◆ **Task to complete**:
Please copy out the entries exactly, skipping any pictures.

Segment Start: Dataset extract

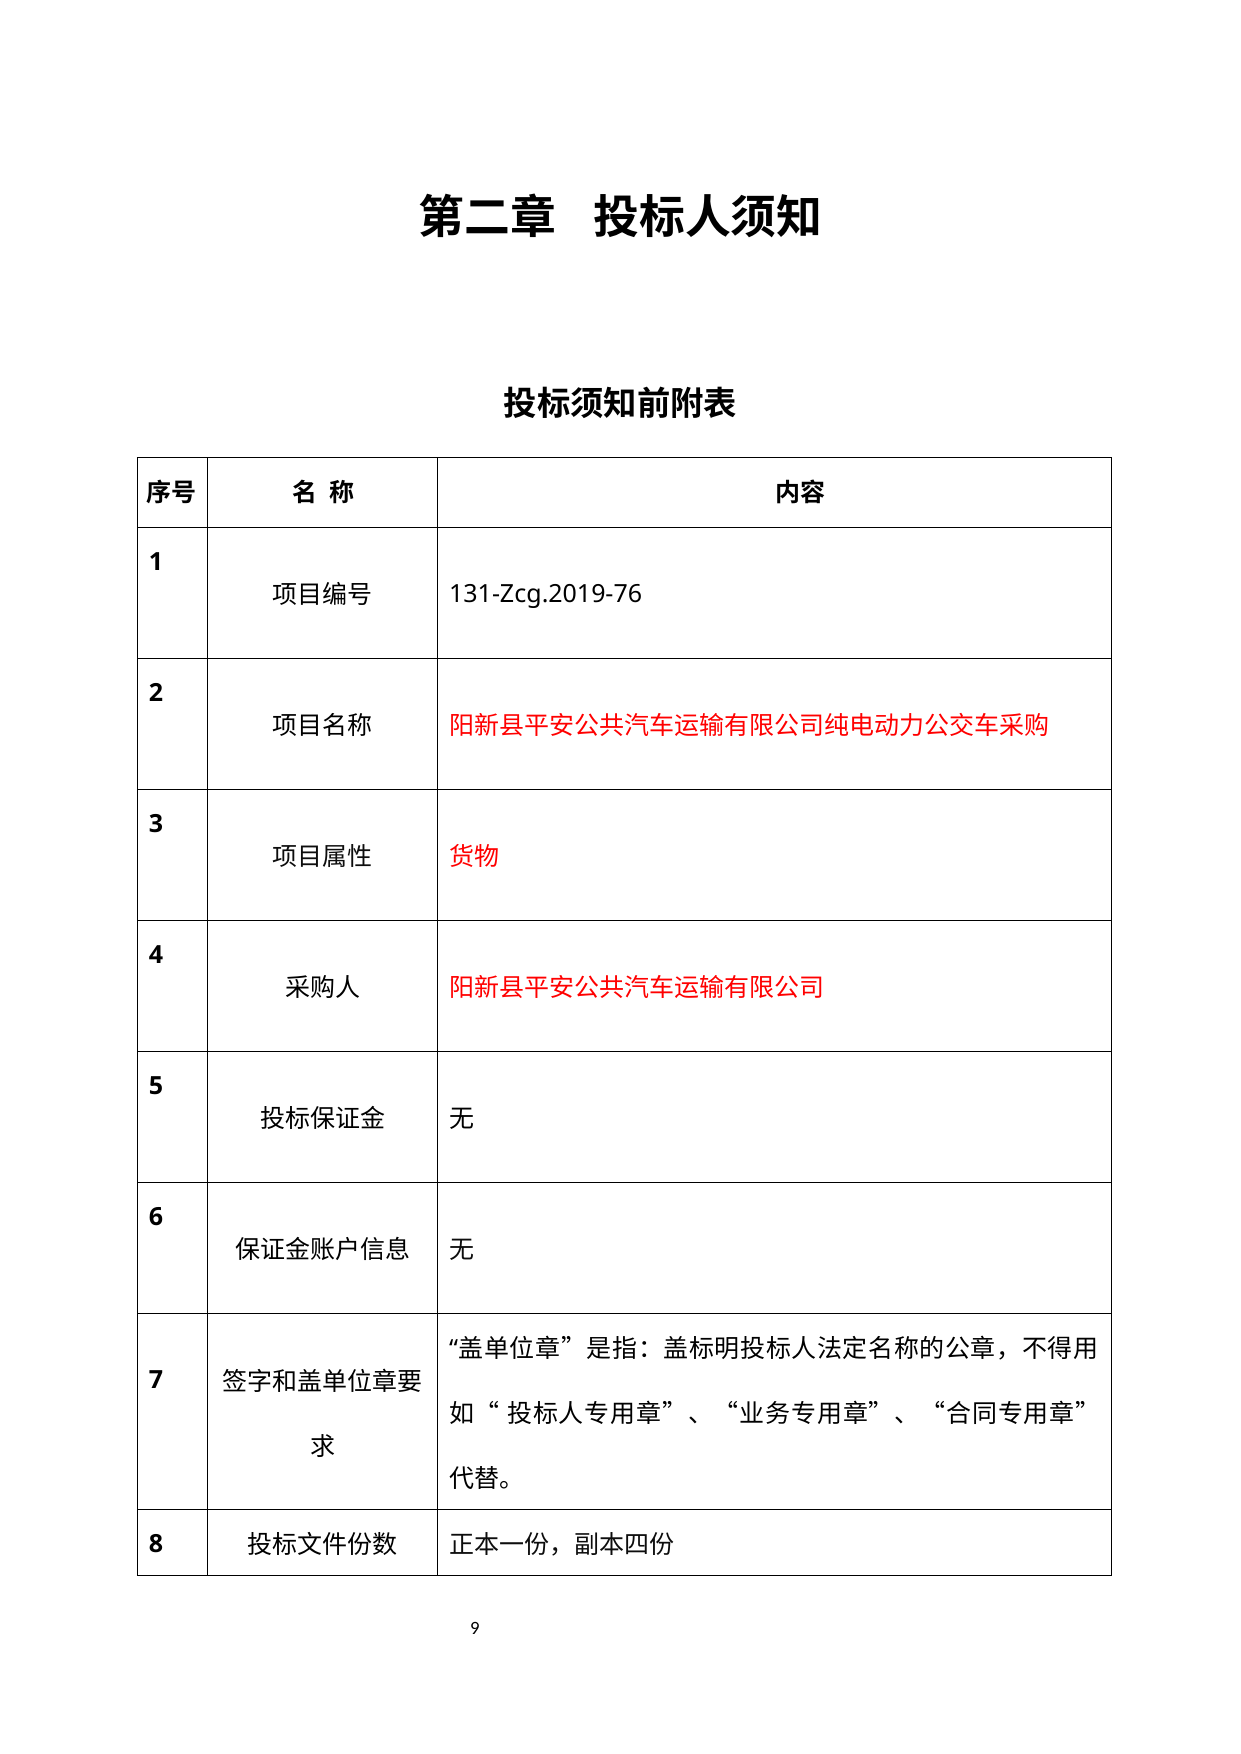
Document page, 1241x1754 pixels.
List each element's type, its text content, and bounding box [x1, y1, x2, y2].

table_cell 阳新县平安公共汽车运输有限公司纯电动力公交车采购 [438, 659, 1111, 789]
table_cell “盖单位章”是指：盖标明投标人法定名称的公章，不得用如“ 投标人专用章”、“业务专用章”、“合同专用章”代替。 [438, 1314, 1111, 1509]
table_cell 无 [438, 1183, 1111, 1313]
table_header 内容 [438, 458, 1111, 527]
table_cell 阳新县平安公共汽车运输有限公司 [438, 921, 1111, 1051]
table_cell 签字和盖单位章要求 [208, 1314, 437, 1509]
table_cell 货物 [438, 790, 1111, 920]
table_cell [138, 528, 207, 658]
table_cell 131-Zcg.2019-76 [438, 528, 1111, 658]
table_cell 项目属性 [208, 790, 437, 920]
table_cell 保证金账户信息 [208, 1183, 437, 1313]
table_cell 正本一份，副本四份 [438, 1510, 1111, 1575]
table_cell 投标文件份数 [208, 1510, 437, 1575]
table_cell 采购人 [208, 921, 437, 1051]
table_cell 项目编号 [208, 528, 437, 658]
subtitle 投标人须知 [136, 164, 1104, 262]
table_cell [138, 1183, 207, 1313]
table_cell [138, 921, 207, 1051]
table_cell 投标保证金 [208, 1052, 437, 1182]
table_cell 项目名称 [208, 659, 437, 789]
table_cell 无 [438, 1052, 1111, 1182]
table_cell [138, 1052, 207, 1182]
table_cell [138, 1510, 207, 1575]
table_header 名 称 [208, 458, 437, 527]
table_cell [138, 790, 207, 920]
table_cell [138, 1314, 207, 1509]
table_cell [138, 659, 207, 789]
table_header 序号 [138, 458, 207, 527]
text 投标须知前附表 [136, 368, 1104, 433]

Segment End: Dataset extract

◆ **Written response**:
Document page, 1241x1754 pixels.
List each element's type, its text content, and bounding box [x1, y1, x2, y2].

table_cell 阳新县平安公共汽车运输有限公司纯电动力公交车采购 [438, 659, 1111, 789]
table_cell “盖单位章”是指：盖标明投标人法定名称的公章，不得用如“ 投标人专用章”、“业务专用章”、“合同专用章”代替。 [438, 1314, 1111, 1509]
table_cell 无 [438, 1183, 1111, 1313]
table_header 内容 [438, 458, 1111, 527]
table_cell 阳新县平安公共汽车运输有限公司 [438, 921, 1111, 1051]
table_cell 签字和盖单位章要求 [208, 1314, 437, 1509]
table_cell 货物 [438, 790, 1111, 920]
table_cell [138, 528, 207, 658]
table_cell 131-Zcg.2019-76 [438, 528, 1111, 658]
table_cell 项目属性 [208, 790, 437, 920]
table_cell 保证金账户信息 [208, 1183, 437, 1313]
table_cell 正本一份，副本四份 [438, 1510, 1111, 1575]
table_cell 投标文件份数 [208, 1510, 437, 1575]
table_cell 采购人 [208, 921, 437, 1051]
table_cell 项目编号 [208, 528, 437, 658]
subtitle 投标人须知 [136, 164, 1104, 262]
table_cell [138, 1183, 207, 1313]
table_cell [138, 921, 207, 1051]
table_cell 投标保证金 [208, 1052, 437, 1182]
table_cell 项目名称 [208, 659, 437, 789]
table_cell 无 [438, 1052, 1111, 1182]
table_cell [138, 1052, 207, 1182]
table_cell [138, 1510, 207, 1575]
table_header 名 称 [208, 458, 437, 527]
table_cell [138, 790, 207, 920]
table_cell [138, 1314, 207, 1509]
table_cell [138, 659, 207, 789]
table_header 序号 [138, 458, 207, 527]
text 投标须知前附表 [136, 368, 1104, 433]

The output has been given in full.